*** Records for the exercise ***

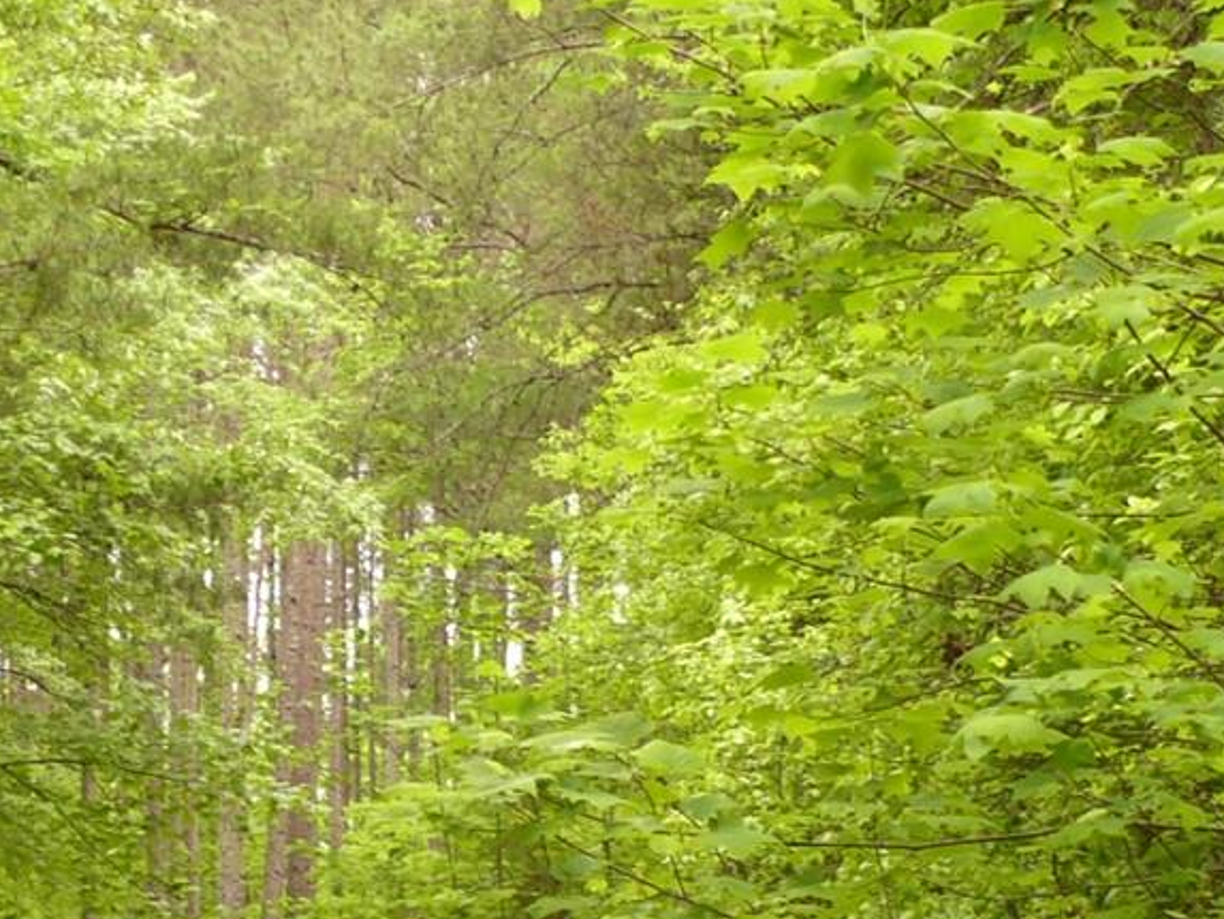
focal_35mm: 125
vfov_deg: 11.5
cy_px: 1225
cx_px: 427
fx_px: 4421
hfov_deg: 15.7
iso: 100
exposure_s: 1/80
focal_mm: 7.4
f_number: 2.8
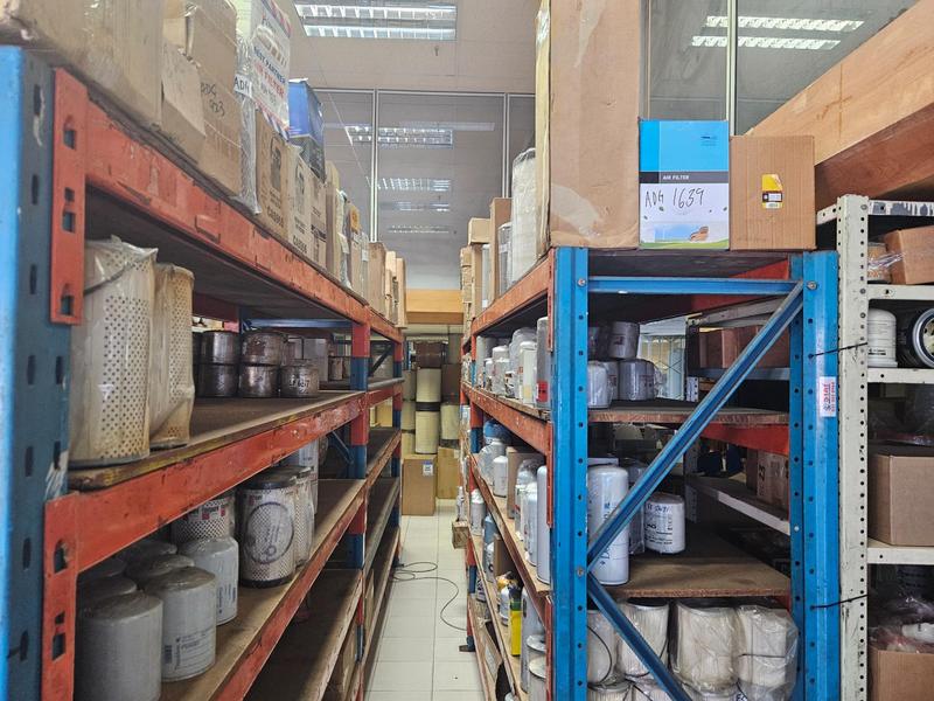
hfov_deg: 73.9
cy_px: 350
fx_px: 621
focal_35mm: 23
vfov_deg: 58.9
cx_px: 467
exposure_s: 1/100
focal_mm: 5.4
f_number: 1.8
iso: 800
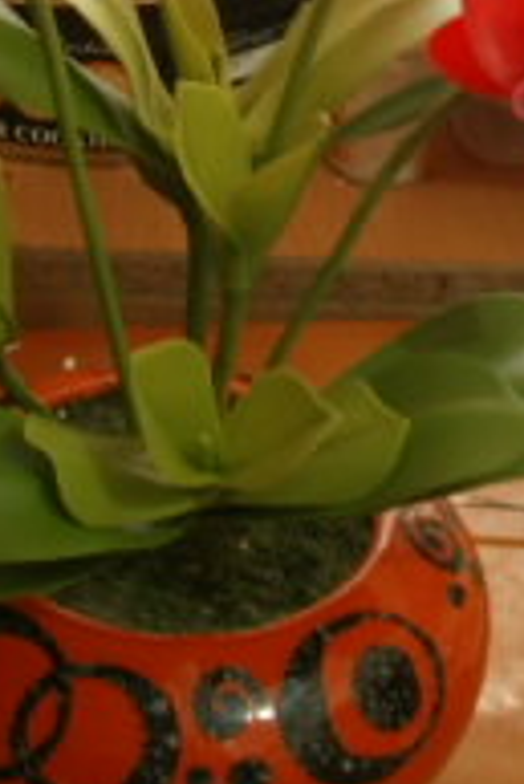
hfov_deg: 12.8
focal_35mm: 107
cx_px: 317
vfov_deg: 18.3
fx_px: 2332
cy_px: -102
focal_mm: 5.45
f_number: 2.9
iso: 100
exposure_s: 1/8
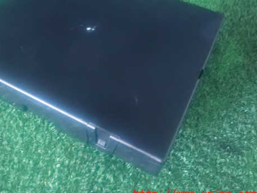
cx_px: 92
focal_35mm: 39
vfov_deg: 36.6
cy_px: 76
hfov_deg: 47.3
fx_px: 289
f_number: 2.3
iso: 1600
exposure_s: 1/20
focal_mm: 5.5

*** End of Records for the exercise ***
*** Records for the exercise ***

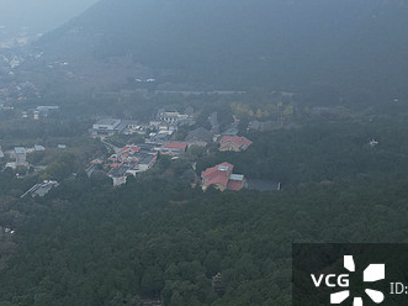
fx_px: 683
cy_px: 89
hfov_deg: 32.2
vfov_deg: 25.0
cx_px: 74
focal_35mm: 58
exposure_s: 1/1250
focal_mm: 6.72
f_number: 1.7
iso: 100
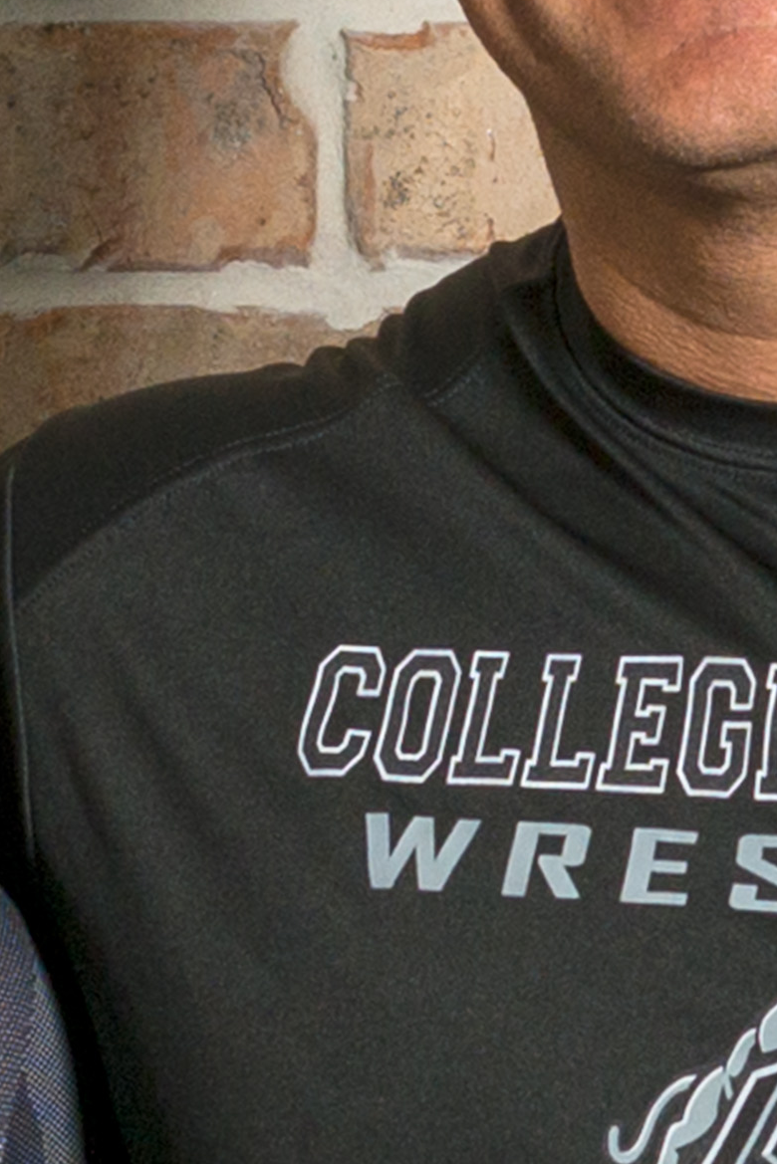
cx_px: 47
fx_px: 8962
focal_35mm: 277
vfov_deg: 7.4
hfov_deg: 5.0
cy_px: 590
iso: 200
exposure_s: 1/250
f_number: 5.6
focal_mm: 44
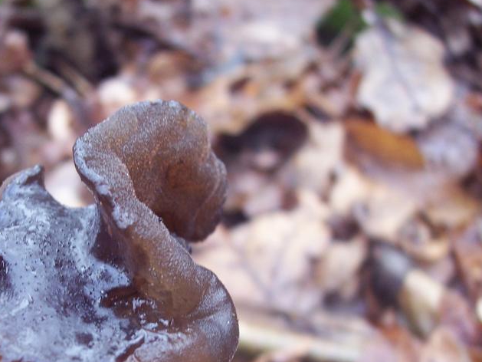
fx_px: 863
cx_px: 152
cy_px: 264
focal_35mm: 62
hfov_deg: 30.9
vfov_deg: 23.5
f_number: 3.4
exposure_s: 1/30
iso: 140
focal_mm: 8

*** End of Records for the exercise ***
*** Records for the exercise ***

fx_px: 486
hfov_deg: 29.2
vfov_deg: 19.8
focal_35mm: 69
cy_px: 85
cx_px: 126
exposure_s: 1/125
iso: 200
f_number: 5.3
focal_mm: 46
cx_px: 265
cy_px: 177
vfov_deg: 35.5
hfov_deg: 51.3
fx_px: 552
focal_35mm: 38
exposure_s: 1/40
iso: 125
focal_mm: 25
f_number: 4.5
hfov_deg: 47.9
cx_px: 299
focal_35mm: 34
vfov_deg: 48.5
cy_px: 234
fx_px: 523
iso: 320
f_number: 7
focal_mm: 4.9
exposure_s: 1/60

*** End of Records for the exercise ***

▶ [Your objective]:
What you need to produce is an exact copy of the entries above, limited to the lines from the one with "focal_35mm: 125" up to and including the one with "focal_mm: 5.5", without pictures.

▶ [Reply to the task]:
focal_35mm: 125
vfov_deg: 11.5
cy_px: 1225
cx_px: 427
fx_px: 4421
hfov_deg: 15.7
iso: 100
exposure_s: 1/80
focal_mm: 7.4
f_number: 2.8
hfov_deg: 73.9
cy_px: 350
fx_px: 621
focal_35mm: 23
vfov_deg: 58.9
cx_px: 467
exposure_s: 1/100
focal_mm: 5.4
f_number: 1.8
iso: 800
hfov_deg: 12.8
focal_35mm: 107
cx_px: 317
vfov_deg: 18.3
fx_px: 2332
cy_px: -102
focal_mm: 5.45
f_number: 2.9
iso: 100
exposure_s: 1/8
cx_px: 92
focal_35mm: 39
vfov_deg: 36.6
cy_px: 76
hfov_deg: 47.3
fx_px: 289
f_number: 2.3
iso: 1600
exposure_s: 1/20
focal_mm: 5.5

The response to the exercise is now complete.